As engineering librarians, we recognize that understanding our faculty research needs is an ongoing endeavor. It is a continuing learning process throughout our time serving engineering faculty with diverse research interests. However, the time-intensive learning process may not efficiently help engineering librarians quickly develop an overall view of the changing and evolving departments. It’s also challenging for early-career librarians who are new to engineering librarianship or do not have relevant subject background.
In order to tackle the problem, the authors explored research topics of our faculty’s work using a topic modeling technique called Latent Dirichlet Allocation (LDA) which is a type of statistical topic model and a machine learning algorithm for discovering the research topics from text data. We retrieved thousands of bibliographic records of faculty publications as the text data, particularly for the title, abstract and keywords, from Web of Science, removed duplicates and cleaned up the data. Next, we ran the data through the LDA model. The model sorted the data into several groups of related words forming our research topics.
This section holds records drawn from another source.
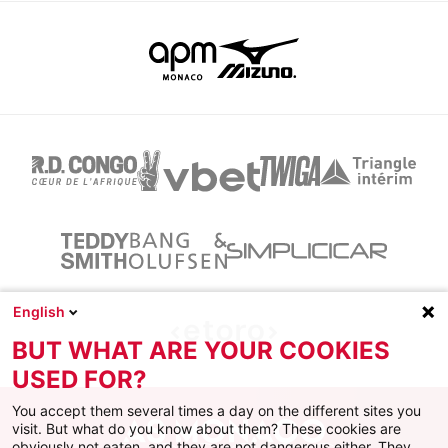
English
BUT WHAT ARE YOUR COOKIES
USED FOR?
You accept them several times a day on the different sites you
visit. But what do you know about them? These cookies are
obviously not eaten, and they are not dangerous either. They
As a result, we determined the optimal research topic number of 25 and interpreted the research topics based on the visualization of the LDA results.
In conclusion, our experiment with the LDA approach helped us quickly develop an understanding of faculty research interests, would provide good evidence from which to make decisions on collection management, reference and library instruction, and show the possibility of academic libraries to make use of data and data science techniques in the era of big data.